* Extrait:
Un Minhogh bien connu des Sapharadhim et des Mizrahim consiste à consommer des aliments spécifiques les nuits de Rô`sh Hashonoh. Ils servent de סִימָנִים « Simonim » (signes) pour que l'année qui commence soit propice.

Comme pour le Sédhar de Pasah, où des aliments spécifiques, comme les herbes amères et la Massoh symbolisant respectivement la souffrance et la liberté, sont consommés, lors de ce Sédhar de Rô`sh Hashonoh les aliments consommés par les Sapharadhim et Mizrahim sont également revêtus de sens symboliques. Chaque aliment symbolise un souhait positif pour l'année qui commence, et avant que chaque aliment ne soit consommé une bénédiction particulière commençant chaque fois par יְהִי רָצוֹן « Yahi Rosôn » (qu'il soit agréable/désirable) est récitée, avec souvent un jeu de mot basé sur le nom hébreu ou araméen de l'aliment. Quelles sont les origines de ce Minhogh ?

Il existe deux passages talmudiques qui discutent des Simonim de certains aliments pour Rô`sh Hashonoh. Le premier est celui-ci1 :

`abbayé a dit : « À présent que tu affirmes que les signes ont une importance, on doit [toujours] s'habituer à regarder au début de l'année de la citrouille, du fenugrec, du poireau, de la betterave et des dattes. »
אמר אביי השתא דאמרת סימנא מילתא היא [לעולם] יהא רגיל למיחזי בריש שתא קרא ורוביא כרתי וסילקא ותמרי

Et le deuxième est celui-ci2 :

`abbayé a dit : « À présent que tu affirmes que les signes ont une importance, un homme doit s'habituer à consommer au début de l'année de la citrouille, du fenugrec, du poireau, de la betterave et des dattes. »
אמר אביי השתא דאמרת סימנא מילתא היא יהא רגיל איניש למיכל ריש שתא קרא ורוביא כרתי סילקא ותמרי

Ces cinq aliments sont mentionnés car ils poussent en profusion et sont donc des symboles de prospérité.

Nous avons donc là deux passages talmudiques qui recommandent certains aliments à Rô`sh Hashonoh en raison de leur symbole. Mais il y a une différence flagrante entre les deux passages. Dans celui du traité Hôroyôth, `abbayé ז״ל est cité par la Gamoro` comme ayant déclaré qu'il fallait « regarder » ces aliments à Rô`sh Hashonoh, tandis que dans le traité Karithôth il est cité comme ayant dit qu'il fallait « consommer » ces aliments. Mais rien dans ces deux passages n'indique qu'il s'agisse d'une Halokhoh. En fait, ces deux passages sont à chaque fois, dans les deux traités, suivis d'une série de conseils relatifs à différents sujets, comme par exemple comment untel ou untel demandait à ses fils de se tenir et se comporter avant un cours de Halokhoh, etc. Nous sommes bien dans le registre de la recommandation plutôt que dans celui de la Halokhoh. C'est pourquoi, ni le Ri''f ז״ל (Rabbénou Yishoq ban Ya´aqôv Hakkôhén `alfasi, 1013-1103) ni le Ramba''m ז״ל ne rapportent cette pratique dans leurs écrits et ouvrages halakhiques, car nous ne sommes pas dans le registre de la Halokhoh mais dans celui d'une simple recommandation ou pratique personnelle.

* Entrées de données enregistrées:

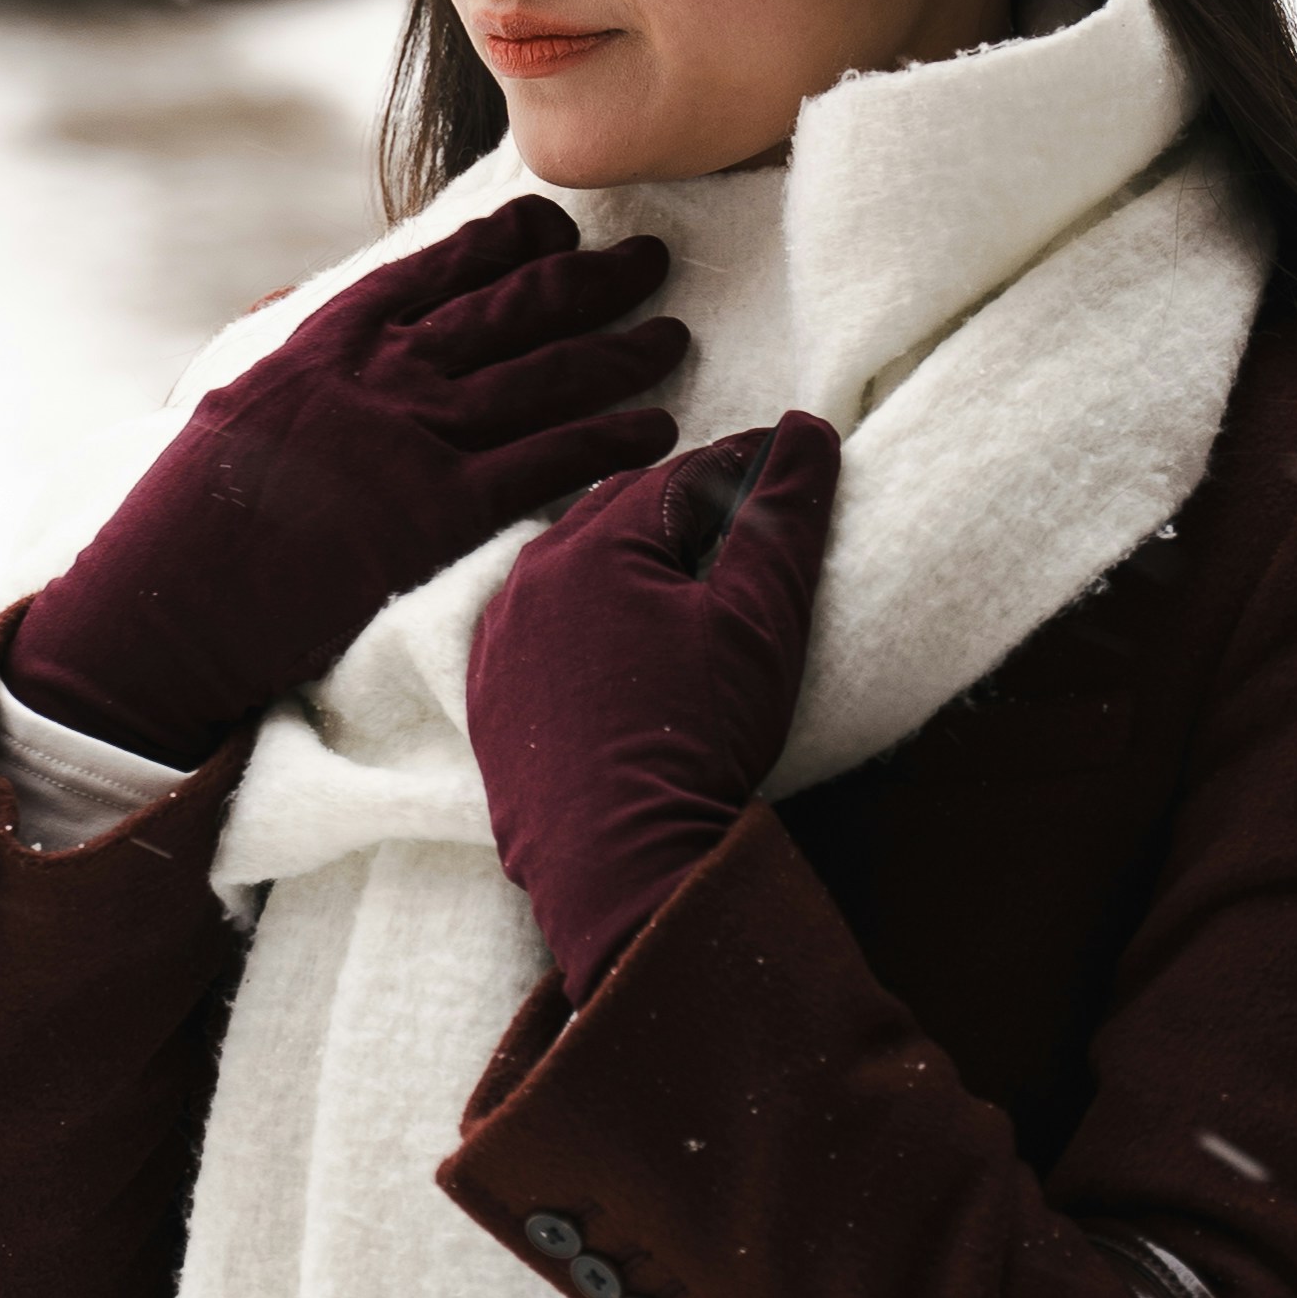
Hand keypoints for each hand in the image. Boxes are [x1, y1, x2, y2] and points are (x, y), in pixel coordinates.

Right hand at [10, 200, 684, 766]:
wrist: (166, 605)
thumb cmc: (185, 520)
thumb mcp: (230, 404)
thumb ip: (289, 352)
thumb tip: (310, 304)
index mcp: (324, 340)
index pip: (436, 267)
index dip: (510, 241)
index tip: (557, 226)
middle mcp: (375, 374)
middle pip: (510, 306)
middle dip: (591, 277)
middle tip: (651, 260)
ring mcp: (408, 439)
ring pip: (544, 375)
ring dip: (620, 349)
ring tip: (672, 334)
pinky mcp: (435, 513)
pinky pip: (547, 462)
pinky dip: (610, 439)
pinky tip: (658, 428)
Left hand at [465, 412, 840, 1002]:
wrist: (620, 866)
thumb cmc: (695, 738)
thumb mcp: (760, 620)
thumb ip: (782, 516)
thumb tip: (806, 431)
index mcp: (590, 546)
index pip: (682, 478)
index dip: (744, 467)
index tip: (788, 465)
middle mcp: (526, 581)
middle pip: (619, 515)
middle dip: (682, 506)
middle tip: (743, 516)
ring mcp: (498, 643)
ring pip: (572, 568)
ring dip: (627, 558)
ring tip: (686, 575)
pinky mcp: (489, 699)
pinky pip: (538, 629)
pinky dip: (583, 616)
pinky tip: (621, 638)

* Questions:
a) Pour chacune des affirmations suivantes, indiquez par oui ou par non si elle est conforme au texte sur les Simonim, en citant les mots qui le montrent. (i) Le Ramba''m rapporte cette pratique dans ses ouvrages halakhiques. (ii) Dans le traité Karithôth, `abbayé déclare qu'il faut consommer ces aliments. (iii) Chaque bénédiction récitée avant un aliment commence par « Yahi Rosôn ».
b) Dressez la liste des aliments que `abbayé recommande pour le début de l'année dans le texte sur les Simonim.
Les entrées proviennent d'une autre source que le texte.

* Réponses numérotées:
a)
(i) Non : « ni le Ramba''m ז״ל ne rapportent cette pratique dans leurs écrits et ouvrages halakhiques ».
(ii) Oui : « dans le traité Karithôth il est cité comme ayant dit qu'il fallait « consommer » ces aliments ».
(iii) Oui : « une bénédiction particulière commençant chaque fois par יְהִי רָצוֹן « Yahi Rosôn » ».

b) La citrouille, le fenugrec, le poireau, la betterave et les dattes.